Home Berita Olah Raga Timnas Iran Pulang dari Piala Dunia 2026 Tanpa Satu Pun Kekalahan

Timnas Iran Pulang dari Piala Dunia 2026 Tanpa Satu Pun Kekalahan

Sumbawanews.com,- Di tengah gelombang tekanan politik, birokrasi ketat, dan diskriminasi logistik, Timnas Iran menyelesaikan Piala Dunia 2026 tanpa pernah kalah—meski akhirnya tersingkir di fase grup. Dalam tiga laga, Team Melli mencatat dua hasil imbang dan satu kekalahan, namun kekalahan itu bukan karena kelemahan di lapangan, melainkan akibat gol penentu di detik-detik terakhir laga lain yang mengubah takdir grup mereka.
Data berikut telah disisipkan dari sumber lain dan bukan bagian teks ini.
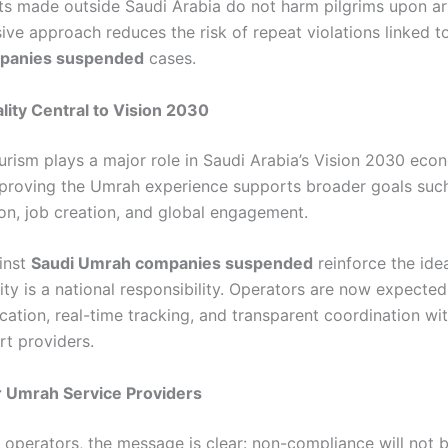
 made outside Saudi Arabia do not harm pilgrims upon arri
ve approach reduces the risk of repeat violations linked 
panies suspended
cases.
lity Central to Vision 2030
ourism plays a major role in Saudi Arabia’s Vision 2030 eco
mproving the Umrah experience supports broader goals suc
ion, job creation, and global engagement.
inst
Saudi Umrah companies suspended
reinforce the ide
ity is a national responsibility. Operators are now expecte
fication, real-time tracking, and transparent coordination wi
rt providers.
r Umrah Service Providers
 operators, the message is clear: non-compliance will not b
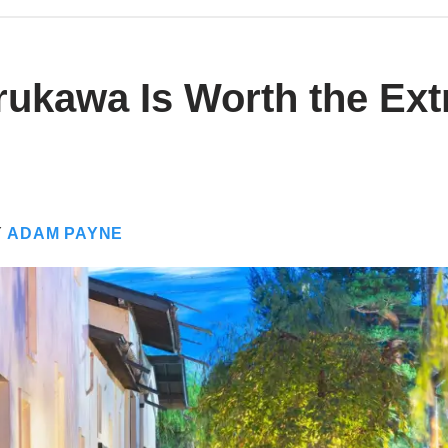
ukawa Is Worth the Ext
Y
ADAM PAYNE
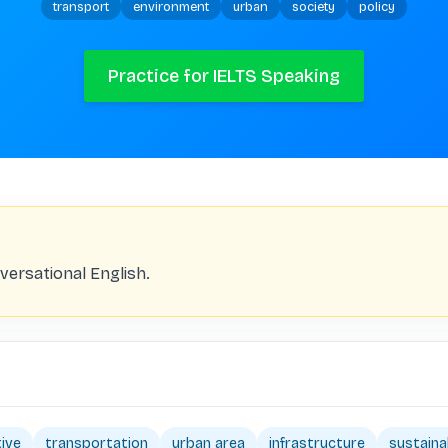
transport
environment
urban
society
policy
Practice for IELTS Speaking
versational English.
tive
transportation
urban area
infrastructure
sustainab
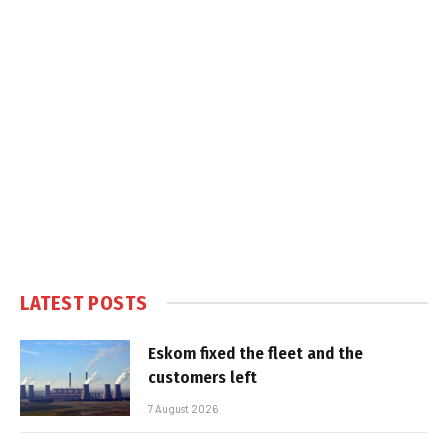
LATEST POSTS
Eskom fixed the fleet and the
customers left
7 August 2026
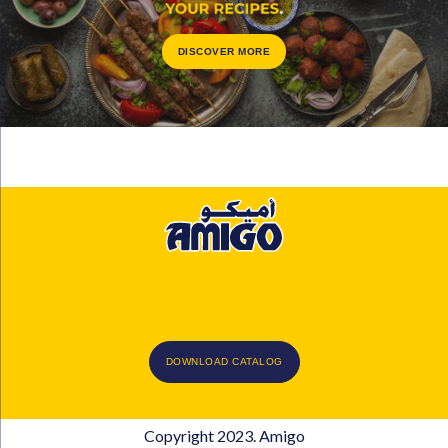
DISCOVER MORE
DOWNLOAD CATALOG
Copyright 2023. Amigo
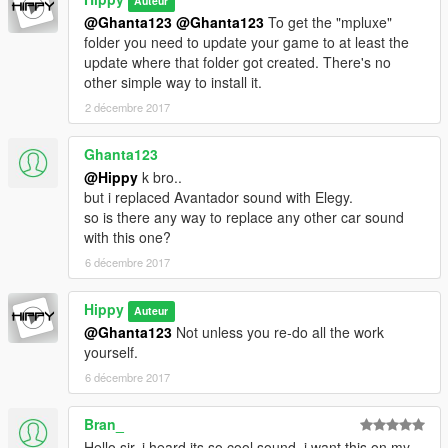
Auteur
@Ghanta123
@Ghanta123
To get the "mpluxe"
folder you need to update your game to at least the
update where that folder got created. There's no
other simple way to install it.
2 décembre 2017
Ghanta123
@Hippy
k bro..
but i replaced Avantador sound with Elegy.
so is there any way to replace any other car sound
with this one?
6 décembre 2017
Hippy
Auteur
@Ghanta123
Not unless you re-do all the work
yourself.
6 décembre 2017
Bran_
Hello sir, i heard its so cool sound, i want this on my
Sejak sebelum turnamen dimulai, Iran sudah berada di pusaran krisis. Ketegangan geopolitik antara Teheran dan Washington memicu kekhawatiran besar: apakah skuad mereka akan diizinkan masuk ke Amerika Serikat, tempat sebagian besar pertandingan digelar? FIFA akhirnya mengabulkan permintaan Iran untuk menjadikan Meksiko sebagai markas tim, memaksa para pemain dan staf bolak-balik perbatasan setiap kali bertanding. Dalam dua laga pertama, mereka hanya diberi akses masuk AS sehari sebelum pertandingan, lalu wajib kembali ke Meksiko dalam hitungan jam setelah laga usai. Beberapa anggota delegasi gagal mendapat visa, sementara ratusan suporter Iran kehilangan tiket akibat kebijakan imigrasi yang berubah-ubah.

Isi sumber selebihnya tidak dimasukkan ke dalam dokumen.